Die AUGSBURGER ALLGEMEINE stellt fest: "Nicht nur aus römischer Perspektive werfen manche deutschen Reformbeschlüsse sogar die Frage nach einer Kirchenspaltung auf. Und zunehmend die nach der Zukunft des Bischofskonferenzvorsitzenden Bätzing. Er vertritt bewundernswert hartnäckig einen Reformweg, der jetzt in eine Sackgasse zu führen scheint. Werden ihm seine Mitbrüder den Rücken stärken? Wird irgendwann doch noch ein kräftiges Zeichen gegen sexualisierte Gewalt in den Reihen der Kirche stehen?

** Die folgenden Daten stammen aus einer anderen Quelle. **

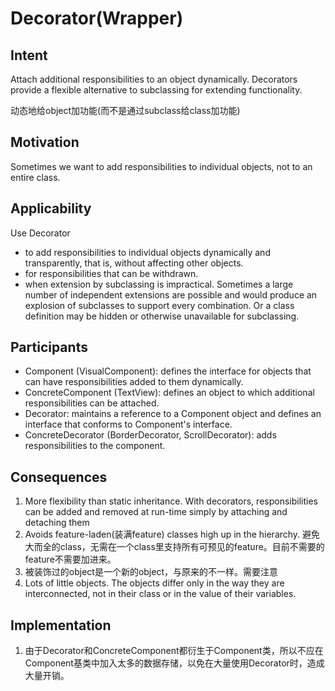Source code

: # Decorator(Wrapper)
## Intent
Attach additional responsibilities to an object dynamically. Decorators provide a flexible alternative to subclassing for extending functionality.

动态地给object加功能(而不是通过subclass给class加功能)

## Motivation
Sometimes we want to add responsibilities to individual objects, not to an entire class.

## Applicability
Use Decorator

- to add responsibilities to individual objects dynamically and transparently, that is, without affecting other objects.
- for responsibilities that can be withdrawn.
- when extension by subclassing is impractical. Sometimes a large number of independent extensions are possible and would produce an explosion of subclasses to support every combination. Or a class definition may be hidden or otherwise unavailable for subclassing.

## Participants
- Component (VisualComponent): defines the interface for objects that can have responsibilities added to them dynamically.
- ConcreteComponent (TextView): defines an object to which additional responsibilities can be attached.
- Decorator: maintains a reference to a Component object and defines an interface that conforms to Component's interface.
- ConcreteDecorator (BorderDecorator, ScrollDecorator): adds responsibilities to the component.

## Consequences
1. More flexibility than static inheritance. With decorators, responsibilities can be added and removed at run-time simply by attaching and detaching them
2. Avoids feature-laden(装满feature) classes high up in the hierarchy. 避免大而全的class，无需在一个class里支持所有可预见的feature。目前不需要的feature不需要加进来。
3. 被装饰过的object是一个新的object，与原来的不一样。需要注意
4. Lots of little objects. The objects differ only in the way they are interconnected, not in their class or in the value of their variables.

## Implementation
1. 由于Decorator和ConcreteComponent都衍生于Component类，所以不应在Component基类中加入太多的数据存储，以免在大量使用Decorator时，造成大量开销。

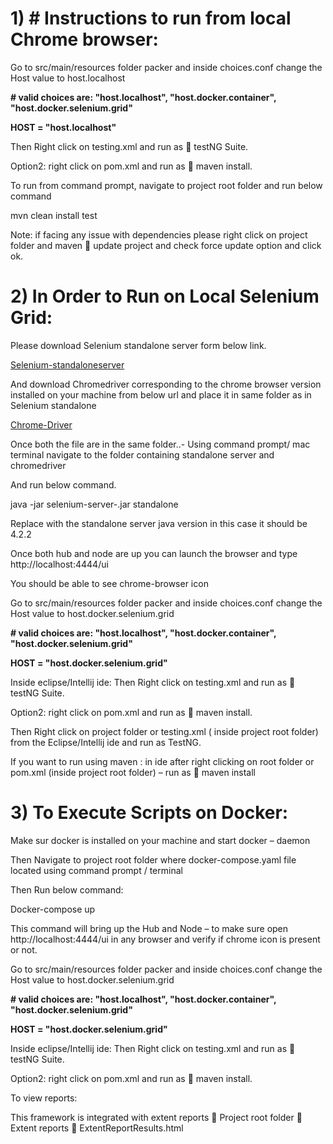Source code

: # 1)	# Instructions to run from local Chrome browser:

Go to src/main/resources folder packer and inside choices.conf change the  Host value to host.localhost

**# valid choices are: "host.localhost", "host.docker.container", "host.docker.selenium.grid"**

**HOST = "host.localhost"**

Then Right click on testing.xml and run as  testNG Suite.

Option2: right click on pom.xml and run as  maven install.


To run from command prompt, navigate to project root folder and run below command 

mvn clean install test


Note: if facing any issue with dependencies please right click on project folder and maven  update project and check force update option and click ok.


# 2)	In Order to Run on Local Selenium Grid:

Please download Selenium standalone server form below link.

[Selenium-standaloneserver](https://github.com/SeleniumHQ/selenium/releases/download/selenium-4.2.0/selenium-server-4.2.2.jar)

And download Chromedriver corresponding to the chrome browser version installed on your machine from below url and place it in same folder as in Selenium standalone 

[Chrome-Driver](https://chromedriver.chromium.org/downloads)


Once both the file are in the same folder..-  Using command prompt/ mac terminal navigate  to the folder containing standalone server and chromedriver

And run below command.

java -jar selenium-server-<version>.jar standalone

Replace <version> with the standalone server java version in this case it should be 4.2.2 

Once both hub and node are up you can launch the browser and type  http://localhost:4444/ui

You should be able to see chrome-browser icon

Go to src/main/resources folder packer and inside choices.conf change the Host value to host.docker.selenium.grid

**# valid choices are: "host.localhost", "host.docker.container", "host.docker.selenium.grid"**

**HOST = "host.docker.selenium.grid"**

Inside eclipse/Intellij ide: 
Then Right click on testing.xml and run as  testNG Suite.

Option2: right click on pom.xml and run as  maven install.



Then Right click on project folder or testing.xml ( inside project root folder) from the Eclipse/Intellij ide and run as TestNG.

If you want to run using maven : in ide after right clicking on root folder or pom.xml (inside project root folder) – run as  maven install



# 3)	To Execute Scripts on Docker:

Make sur docker is installed on your machine and start docker – daemon

Then Navigate to project root folder where docker-compose.yaml file located using command prompt / terminal

Then Run below command:

Docker-compose up

This command will bring up the Hub and Node – to make sure open  http://localhost:4444/ui in any browser and verify if chrome icon is present or not.


Go to src/main/resources folder packer and inside choices.conf change the Host value to host.docker.selenium.grid

**# valid choices are: "host.localhost", "host.docker.container", "host.docker.selenium.grid"**

**HOST = "host.docker.selenium.grid"**


Inside eclipse/Intellij ide: 
Then Right click on testing.xml and run as  testNG Suite.

Option2: right click on pom.xml and run as  maven install.



To view reports:

This framework is integrated with extent reports  
Project root folder  Extent reports  ExtentReportResults.html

Dass Maßnahmen gegen Machtmissbrauch in kirchenpolitischen Kämpfen unterzugehen drohen, ist jedenfalls traurig und einer Kirche unwürdig", bemängelt die AUGSBURGER ALLGEMEINE.

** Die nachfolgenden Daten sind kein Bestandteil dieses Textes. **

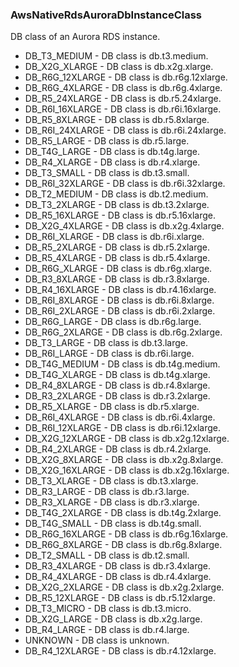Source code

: ### AwsNativeRdsAuroraDbInstanceClass
DB class of an Aurora RDS instance.

- DB_T3_MEDIUM - DB class is db.t3.medium.
- DB_X2G_XLARGE - DB class is db.x2g.xlarge.
- DB_R6G_12XLARGE - DB class is db.r6g.12xlarge.
- DB_R6G_4XLARGE - DB class is db.r6g.4xlarge.
- DB_R5_24XLARGE - DB class is db.r5.24xlarge.
- DB_R6I_16XLARGE - DB class is db.r6i.16xlarge.
- DB_R5_8XLARGE - DB class is db.r5.8xlarge.
- DB_R6I_24XLARGE - DB class is db.r6i.24xlarge.
- DB_R5_LARGE - DB class is db.r5.large.
- DB_T4G_LARGE - DB class is db.t4g.large.
- DB_R4_XLARGE - DB class is db.r4.xlarge.
- DB_T3_SMALL - DB class is db.t3.small.
- DB_R6I_32XLARGE - DB class is db.r6i.32xlarge.
- DB_T2_MEDIUM - DB class is db.t2.medium.
- DB_T3_2XLARGE - DB class is db.t3.2xlarge.
- DB_R5_16XLARGE - DB class is db.r5.16xlarge.
- DB_X2G_4XLARGE - DB class is db.x2g.4xlarge.
- DB_R6I_XLARGE - DB class is db.r6i.xlarge.
- DB_R5_2XLARGE - DB class is db.r5.2xlarge.
- DB_R5_4XLARGE - DB class is db.r5.4xlarge.
- DB_R6G_XLARGE - DB class is db.r6g.xlarge.
- DB_R3_8XLARGE - DB class is db.r3.8xlarge.
- DB_R4_16XLARGE - DB class is db.r4.16xlarge.
- DB_R6I_8XLARGE - DB class is db.r6i.8xlarge.
- DB_R6I_2XLARGE - DB class is db.r6i.2xlarge.
- DB_R6G_LARGE - DB class is db.r6g.large.
- DB_R6G_2XLARGE - DB class is db.r6g.2xlarge.
- DB_T3_LARGE - DB class is db.t3.large.
- DB_R6I_LARGE - DB class is db.r6i.large.
- DB_T4G_MEDIUM - DB class is db.t4g.medium.
- DB_T4G_XLARGE - DB class is db.t4g.xlarge.
- DB_R4_8XLARGE - DB class is db.r4.8xlarge.
- DB_R3_2XLARGE - DB class is db.r3.2xlarge.
- DB_R5_XLARGE - DB class is db.r5.xlarge.
- DB_R6I_4XLARGE - DB class is db.r6i.4xlarge.
- DB_R6I_12XLARGE - DB class is db.r6i.12xlarge.
- DB_X2G_12XLARGE - DB class is db.x2g.12xlarge.
- DB_R4_2XLARGE - DB class is db.r4.2xlarge.
- DB_X2G_8XLARGE - DB class is db.x2g.8xlarge.
- DB_X2G_16XLARGE - DB class is db.x2g.16xlarge.
- DB_T3_XLARGE - DB class is db.t3.xlarge.
- DB_R3_LARGE - DB class is db.r3.large.
- DB_R3_XLARGE - DB class is db.r3.xlarge.
- DB_T4G_2XLARGE - DB class is db.t4g.2xlarge.
- DB_T4G_SMALL - DB class is db.t4g.small.
- DB_R6G_16XLARGE - DB class is db.r6g.16xlarge.
- DB_R6G_8XLARGE - DB class is db.r6g.8xlarge.
- DB_T2_SMALL - DB class is db.t2.small.
- DB_R3_4XLARGE - DB class is db.r3.4xlarge.
- DB_R4_4XLARGE - DB class is db.r4.4xlarge.
- DB_X2G_2XLARGE - DB class is db.x2g.2xlarge.
- DB_R5_12XLARGE - DB class is db.r5.12xlarge.
- DB_T3_MICRO - DB class is db.t3.micro.
- DB_X2G_LARGE - DB class is db.x2g.large.
- DB_R4_LARGE - DB class is db.r4.large.
- UNKNOWN - DB class is unknown.
- DB_R4_12XLARGE - DB class is db.r4.12xlarge.
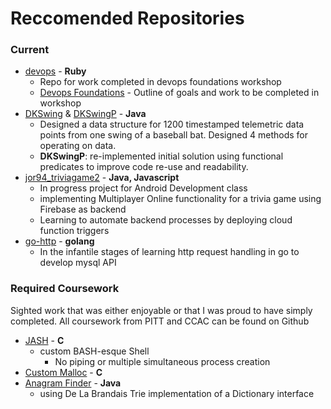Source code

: # Reccomended Repositories

### Current
  - [devops](https://github.com/JoshRodstein/devops) - **Ruby**
    - Repo for work completed in devops foundations workshop
    - [Devops Foundations](https://github.com/stephenlauck/devops_foundation) - Outline of goals and work to be completed in workshop
  - [DKSwing](https://github.com/JoshRodstein/DKSwing) & [DKSwingP](https://github.com/JoshRodstein/DKSwingP) - **Java**
    - Designed a data structure for 1200 timestamped telemetric data points
from one swing of a baseball bat. Designed 4 methods for operating on data.
    - **DKSwingP**: re-implemented initial solution using functional predicates
      to improve code re-use and readability.
  - [jor94_triviagame2](https://github.com/JoshRodstein/jor94_triviagame2) - **Java, Javascript**
    - In progress project for Android Development class
    - implementing Multiplayer Online functionality for a trivia game using Firebase as backend
    - Learning to automate backend processes by deploying cloud function triggers
  - [go-http](https://github.com/JoshRodstein/go-http) - **golang**
    - In the infantile stages of learning http request handling in go to develop
      mysql API

### Required Coursework
   Sighted work that was either enjoyable or that I was proud to have simply completed.
   All coursework from PITT and CCAC can be found on Github

  - [JASH](https://github.com/JoshRodstein/cs449/blob/master/Project4/myshell.c) - **C**
    - custom BASH-esque Shell
      - No piping or multiple simultaneous process creation
  - [Custom Malloc](https://github.com/JoshRodstein/cs449/blob/master/Project3/mymalloc.c) - **C**
  - [Anagram Finder](https://github.com/JoshRodstein/cs1501/tree/master/Project%201) - **Java**
    - using De La Brandais Trie implementation of a Dictionary interface
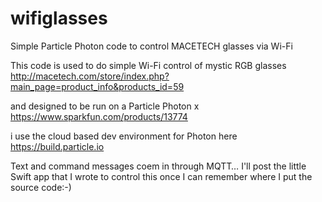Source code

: # wifiglasses
Simple Particle Photon code to control MACETECH glasses via Wi-Fi

This code is used to do simple Wi-Fi control of mystic RGB glasses
http://macetech.com/store/index.php?main_page=product_info&products_id=59

and designed to be run on a Particle Photon x
https://www.sparkfun.com/products/13774

i use the cloud based dev environment for Photon here https://build.particle.io

Text and command messages coem in  through MQTT… I'll post the little Swift app that I wrote to control this once I can remember where I put the source code:-)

Die SÜDWEST PRESSE aus Ulm beobachtet: "Aus Sicht der Weltkirche kann man deutschen Akteuren ein zu weltliches Verfahren vorwerfen, orientiert an parlamentarischen Gepflogenheiten. Doch es sind die deutschen Bischöfe und die organisierten Laien, die vor Ort Rede und Antwort stehen müssen. Rom dagegen igelte sich jahrelang ein in Dialogverweigerung. Der neuerliche Konflikt wird bei nicht wenigen Gläubigen in einer innerlichen Trennung von Rom münden. Wie soll man loyal bleiben zu einer Kirchenspitze, die weite Teile der westlichen Welt nicht verstehen will?", fragt sich die SÜDWEST PRESSE. Und damit endet diese Presseschau.